Pourquoi ? Le gouvernement se sentirait-il si fragile au point de ne pas nous permettre de nous réunir un moment au sein de nos établissements ? De quoi a-t-il peur ? Que nous comprenions de quoi il retourne ? Nous laisser réfléchir collectivement constituerait-il un danger ?

Moi je le pense. Je pense qu’il prendrait le risque que nous tirions la chasse d’eau.

Face à ce constat, comment sortir de ce saisissement prolongé dans lequel le gouvernement souhaite nous maintenir ?

En nous mettant en mouvement.

Contre la paralysie, il y a le mouvement. Un mouvement collectif, unitaire et salutaire.

D’abord le mouvement de la pensée et de la parole.

Reprendre ce qui nous anime, reprendre le terrain de la réflexion et de la parole collectives, en nous réunissant dès que possible : Comment défendre l’École Républicaine ? École Républicaine louée par le chef de l’état avec grandiloquence, mais piétinée par son gouvernement et les mesures prises, un goût prononcé du « en même temps » qui empoisonne tous les services publics. Car ce « en même temps », nous le savons, n’est pas la formulation d’une volonté de compromis, mais bien la formule d’un brouillage permanent : nous voulons sortir de ce système des formules, du prêt-à-penser autocratique.
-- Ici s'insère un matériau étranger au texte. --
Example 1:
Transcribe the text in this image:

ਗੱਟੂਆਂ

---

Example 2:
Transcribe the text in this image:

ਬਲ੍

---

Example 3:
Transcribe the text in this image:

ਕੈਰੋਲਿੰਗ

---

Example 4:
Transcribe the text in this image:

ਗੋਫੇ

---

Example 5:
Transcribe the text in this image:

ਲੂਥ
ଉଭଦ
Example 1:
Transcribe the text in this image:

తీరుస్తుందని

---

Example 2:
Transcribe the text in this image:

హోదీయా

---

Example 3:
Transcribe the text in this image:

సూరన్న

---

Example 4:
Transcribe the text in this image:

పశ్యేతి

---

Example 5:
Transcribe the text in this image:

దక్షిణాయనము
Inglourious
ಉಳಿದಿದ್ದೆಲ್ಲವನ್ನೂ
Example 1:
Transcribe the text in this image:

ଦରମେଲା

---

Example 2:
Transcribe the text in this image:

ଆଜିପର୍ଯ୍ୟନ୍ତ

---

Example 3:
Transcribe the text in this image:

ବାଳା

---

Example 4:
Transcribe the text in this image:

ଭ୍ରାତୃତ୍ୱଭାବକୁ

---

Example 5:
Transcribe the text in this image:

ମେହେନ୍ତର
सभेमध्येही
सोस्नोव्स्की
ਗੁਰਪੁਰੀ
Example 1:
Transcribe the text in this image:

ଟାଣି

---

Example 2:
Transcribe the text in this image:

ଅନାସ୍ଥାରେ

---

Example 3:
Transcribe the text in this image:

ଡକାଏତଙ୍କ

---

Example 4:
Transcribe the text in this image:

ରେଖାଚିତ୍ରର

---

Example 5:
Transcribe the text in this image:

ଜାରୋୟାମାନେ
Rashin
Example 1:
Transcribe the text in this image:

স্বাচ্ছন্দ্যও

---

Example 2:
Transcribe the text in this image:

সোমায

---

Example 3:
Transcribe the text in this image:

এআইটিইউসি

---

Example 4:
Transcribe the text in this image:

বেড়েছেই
Attachés au fonctionnement de la démocratie, n’ayons pas peur de nous positionner en tant que penseurs. Et penser demande du temps, les jeux pseudo-rhétoriques à grands coups de maximes ne peuvent pas séduire car la pensée se fait dans la complexité. Nier la complexité du réel est une atteinte à la démocratie.

Défendre l’École Républicaine : cela passe par la défense des personnels, de leurs statuts, de leur autorité et de leur santé. Parlons de nos revendications, lignes chorégraphiques précises et claires qui organisent notre pensée et qui nous permettent de mener la danse.
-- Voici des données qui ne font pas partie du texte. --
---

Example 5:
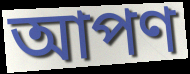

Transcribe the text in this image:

আপণ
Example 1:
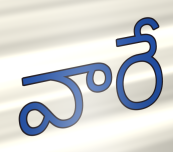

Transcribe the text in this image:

వారే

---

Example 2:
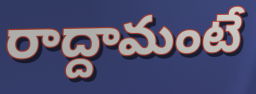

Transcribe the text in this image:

రాద్దామంటే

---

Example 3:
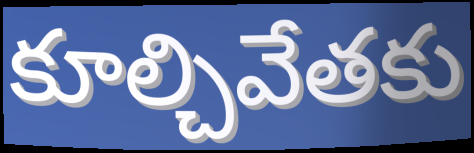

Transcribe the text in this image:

కూల్చివేతకు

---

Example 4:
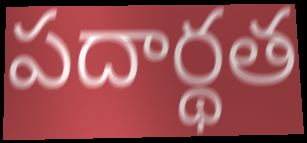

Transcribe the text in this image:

పదార్థత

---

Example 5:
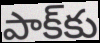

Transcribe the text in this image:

పాక్‌కు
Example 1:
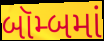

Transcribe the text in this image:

બૉમ્બમાં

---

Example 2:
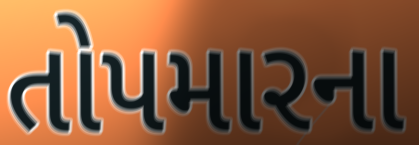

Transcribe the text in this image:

તોપમારના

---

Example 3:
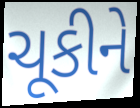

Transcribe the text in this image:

ચૂકીને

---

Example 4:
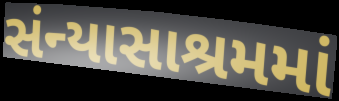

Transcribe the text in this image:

સંન્યાસાશ્રમમાં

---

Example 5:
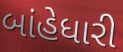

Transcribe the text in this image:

બાંહેધારી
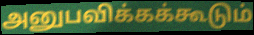
அனுபவிக்கக்கூடும்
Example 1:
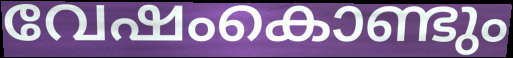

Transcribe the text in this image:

വേഷംകൊണ്ടും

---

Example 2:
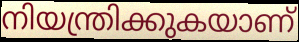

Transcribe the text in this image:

നിയന്ത്രിക്കുകയാണ്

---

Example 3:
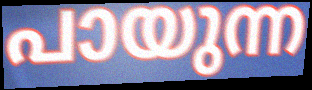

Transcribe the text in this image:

പായുന്ന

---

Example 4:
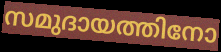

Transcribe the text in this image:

സമുദായത്തിനോ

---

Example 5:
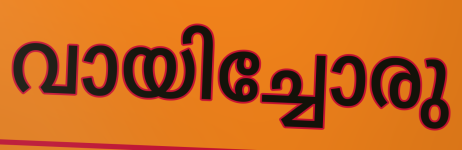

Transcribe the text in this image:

വായിച്ചോരു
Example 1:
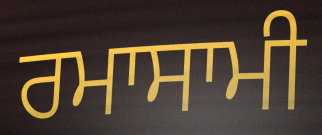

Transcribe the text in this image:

ਰਮਾਸਾਮੀ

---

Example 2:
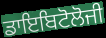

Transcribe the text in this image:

ਡਾਇਬਿਟੋਲੋਜੀ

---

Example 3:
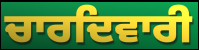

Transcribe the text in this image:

ਚਾਰਦਿਵਾਰੀ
Ensuite le mouvement des corps intermédiaires, nos syndicats.

Ces corps en mouvement que Macron s’est promis de faire disparaître, qu’il nie ostensiblement, mais qui résistent (la République leur en laisse encore le droit) : ils accompagneront et soutiendront notre ballet.

Enfin, un mouvement d’inversion : notre danse clairement chorégraphiée doit provoquer un changement, un renversement de situation. La paralysie doit changer de camp. Le gouvernement, subjugué devant une si belle et puissante danse, acculé par tant de détermination et de force collectives, n’aurait d’autre choix, pour se remettre en mouvement lui-même, que de satisfaire nos revendications.

Sinon, c’est la paralysie de la République toute entière.

Et avec elle, celle de nos libertés fondamentales.

Car la République, c’est d’abord l’Ecole Publique.

Cécile D. et Ludivine R., professeures de Lettres.